I'm not that intelligent, but a few folks on the BC forums and other places have brought up some great points:
1. Government shutdown
2. BitCoins P2P network is very vulnerable to denial of service attacks; ones that actually cost money!
3. Public Node can be tracked; no more anonymity.
4. Technical merits of the crypto implementation have not been fully tested; is there a possible flaw?
5. Social engineering and one-time inflation.
6. Unreliable and opaque banking organizations; no one is backing it.
There are many more, and they could all be fixed if bit coin was a centralized currency system, but it is not. It is too soon to say "BitCoin is ridiculous and will never work", but someone with a motive and means can definitely make a miners life hell.
Actually quite easily. If your nation bans the trading of bitcoins for the official state currency, then you have a problem. Regardless of the fact that bitcoins can be transferred w/o outside observation is irrelevant if you can't purchase or trade for goods and services. And at that point, you're either black market, or you're fucked.
Well, as long as not all nations ban trading bitcoins for official state currency it doesn't completely screw things over. I simply trade my bitcoins for Vietnamese dongs or whatever and then exchange my dongs for dollars.
No, the collapse is more likely to happen on its own. At some point the massive increase in value must draw to a close. What happens then? Big bitcoin holders no longer have an incentive to hold onto their millions of dollars' worth of bitcoins "Hmm, time to sell some of these bitcoins". Millions of bitcoins hit the market and find no buyers at the quoted price. All of a sudden the price is a lot lower, folks panic, drives prices even lower.
In an asset where the only incentive to hold the asset is the massive increase in value, panic selling happens as soon as it looks like the massive increase has gone flat. The steeper the increase, the steeper the decrease.
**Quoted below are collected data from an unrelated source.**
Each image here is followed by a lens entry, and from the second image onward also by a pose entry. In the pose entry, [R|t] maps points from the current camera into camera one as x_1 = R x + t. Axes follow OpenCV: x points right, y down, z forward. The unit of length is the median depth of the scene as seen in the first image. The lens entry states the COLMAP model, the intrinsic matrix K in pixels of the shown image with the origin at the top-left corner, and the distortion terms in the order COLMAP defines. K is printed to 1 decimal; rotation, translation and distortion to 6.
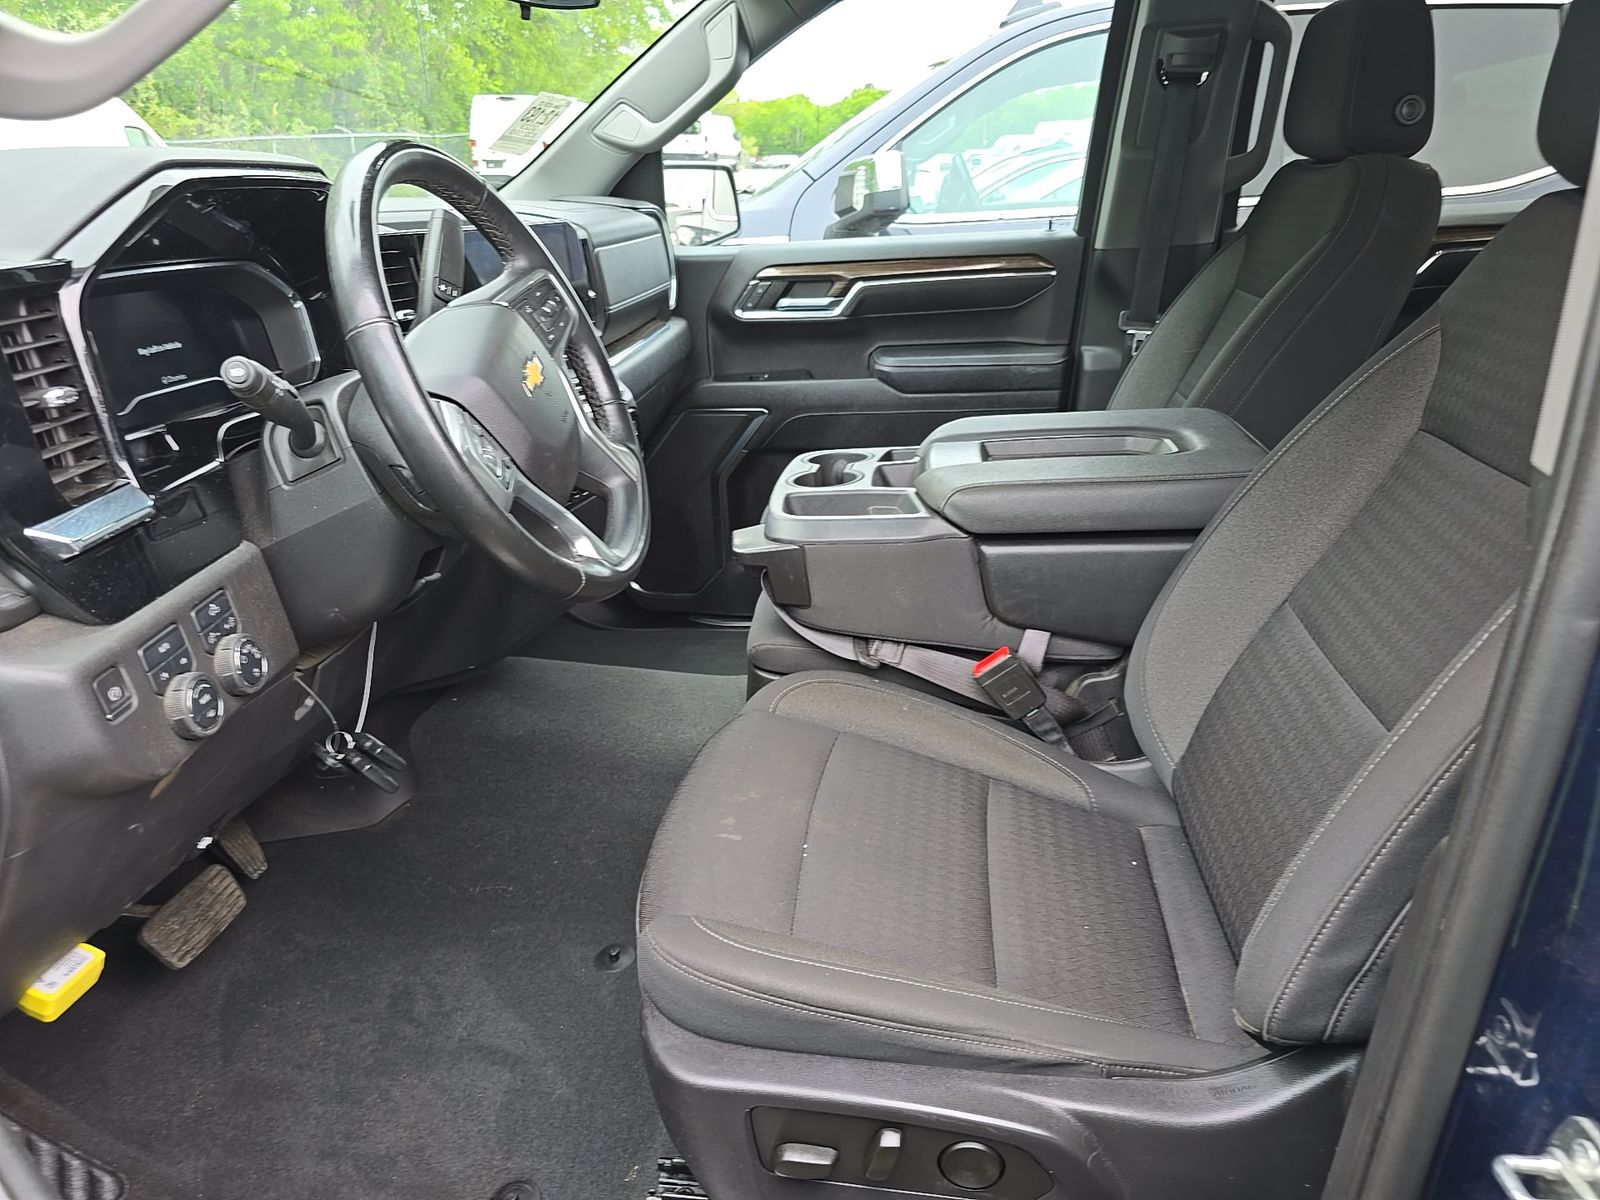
lens RADIAL K [[1108.3, 0, 773.7], [0, 1108.3, 641.3], [0, 0, 1]] dist [0.037433, -0.033786]
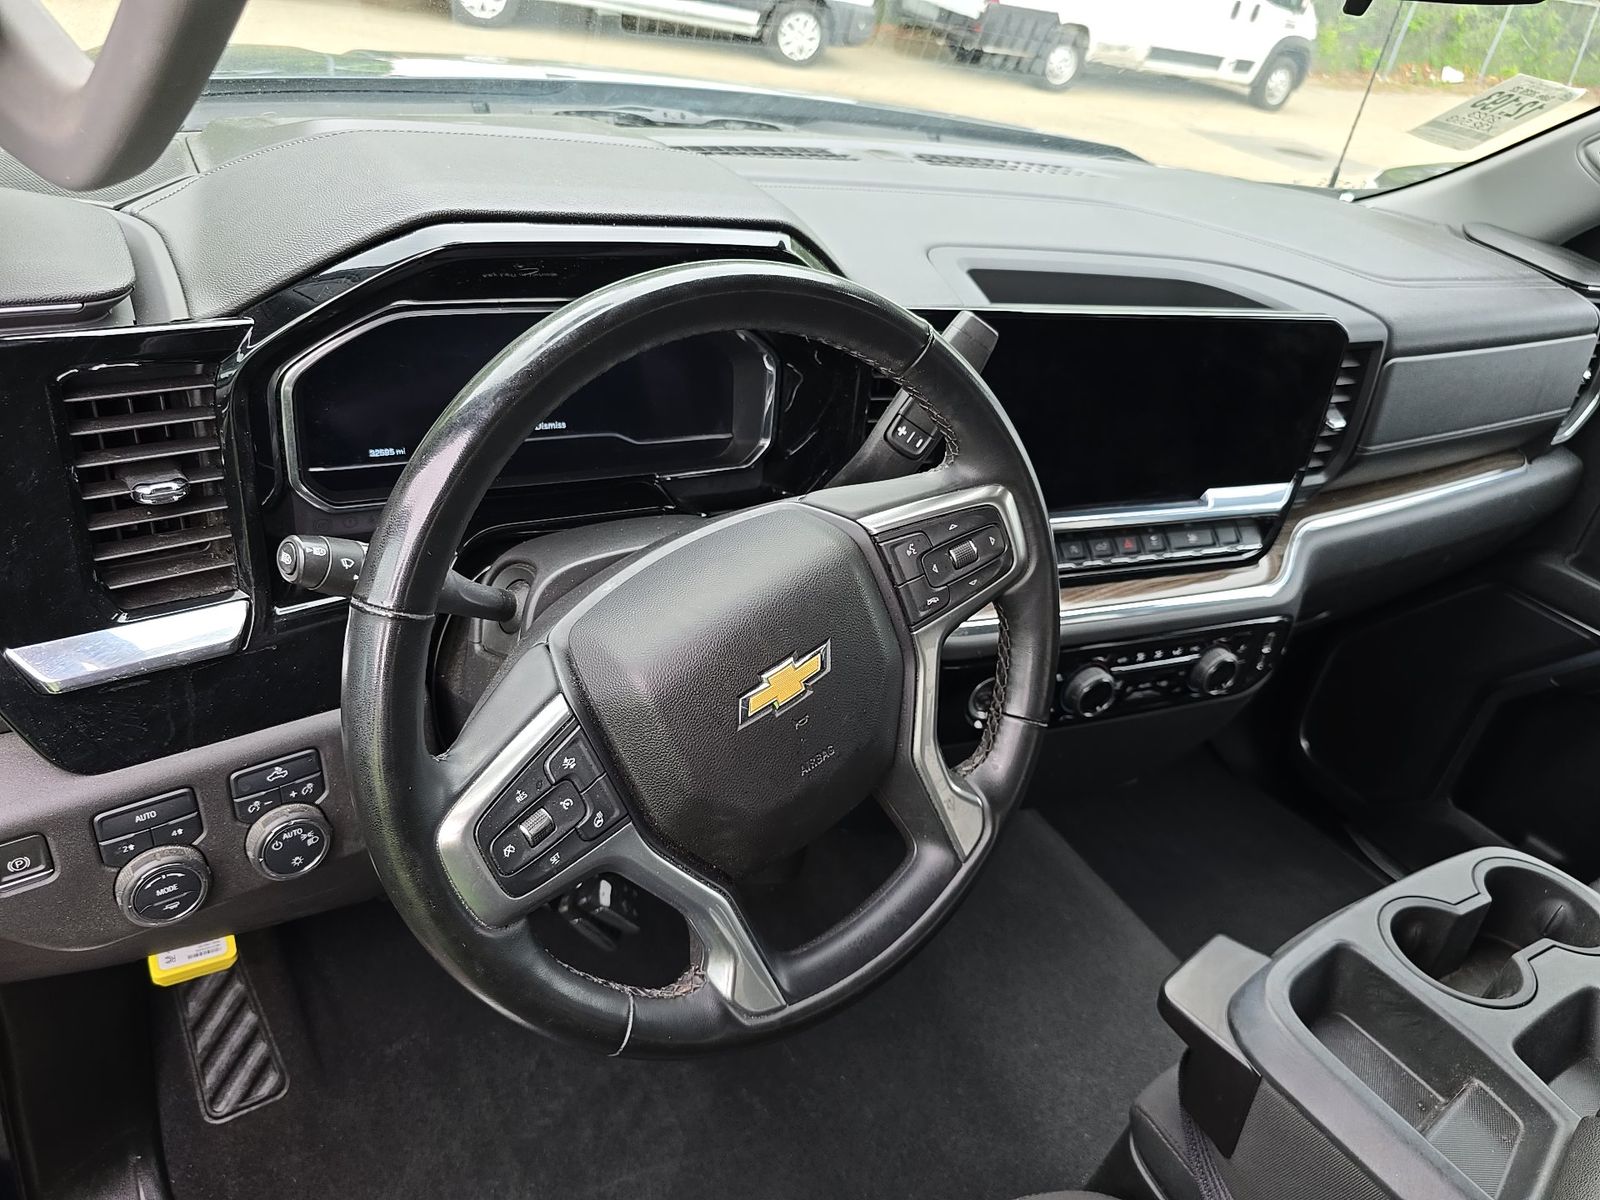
lens RADIAL K [[1108.3, 0, 790.1], [0, 1108.3, 612.8], [0, 0, 1]] dist [0.037433, -0.033786]
pose [[0.631484, 0.502694, -0.590361, 0.055707], [-0.433522, 0.860150, 0.268701, -0.201810], [0.642874, 0.086254, 0.761100, 0.252554]]
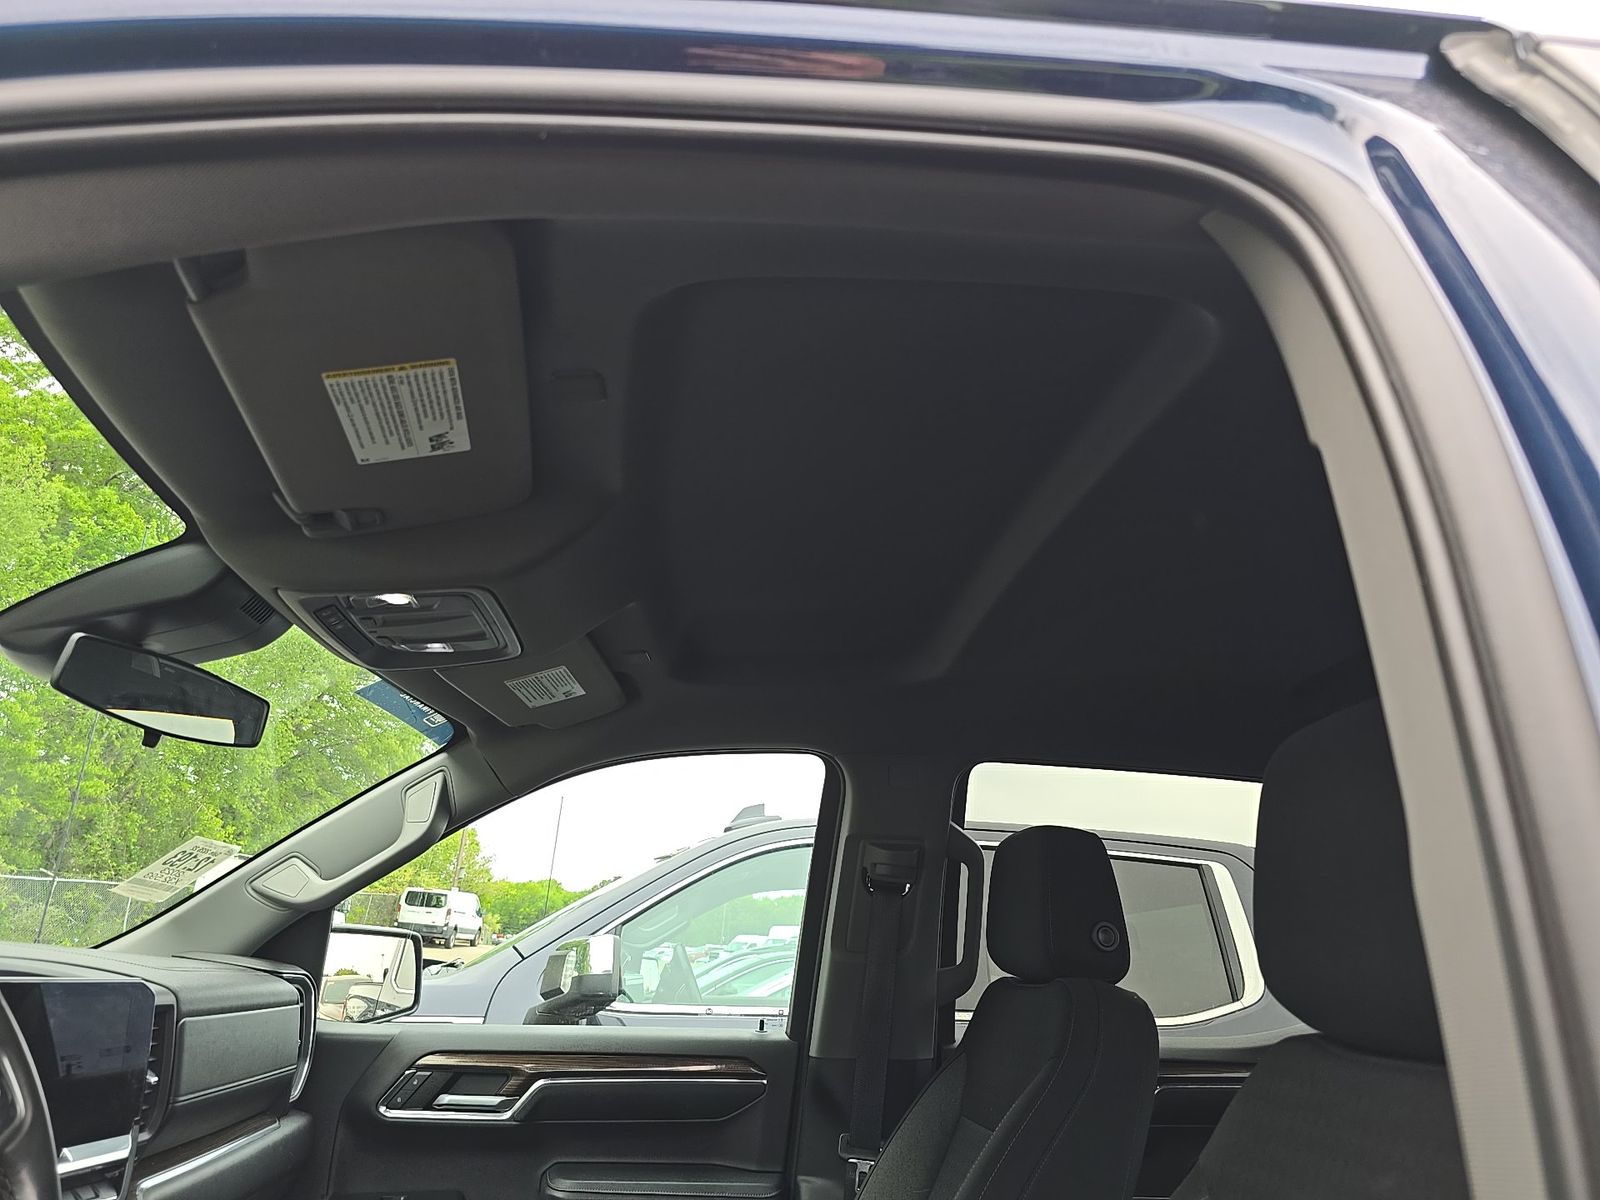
lens RADIAL K [[1108.3, 0, 804.0], [0, 1108.3, 592.3], [0, 0, 1]] dist [0.037433, -0.033786]
pose [[0.969337, 0.145492, 0.198036, 0.049707], [0.021218, 0.753327, -0.657304, -0.042824], [-0.244818, 0.641351, 0.727140, 0.107785]]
That makes bitcoin unlike gold.
Right, but then you are operating on a black market basis, because you're laundering money. If the problem gets bad enough the US starts banning dongs, or applying pressure on their government or what not.
Worse yet, laundering money on this basis will almost certainly come with an increased cost to trade through another currency, especially if there is legal risk to the parties doing the laundering.
It's not like laws will stop financial trading or traders, but if you're declaring your taxes as you're legally obligated, presumably there's still a paper trail indicating irregularities if you're funneling your bitcoins through dongs.
How might someone go about doing this?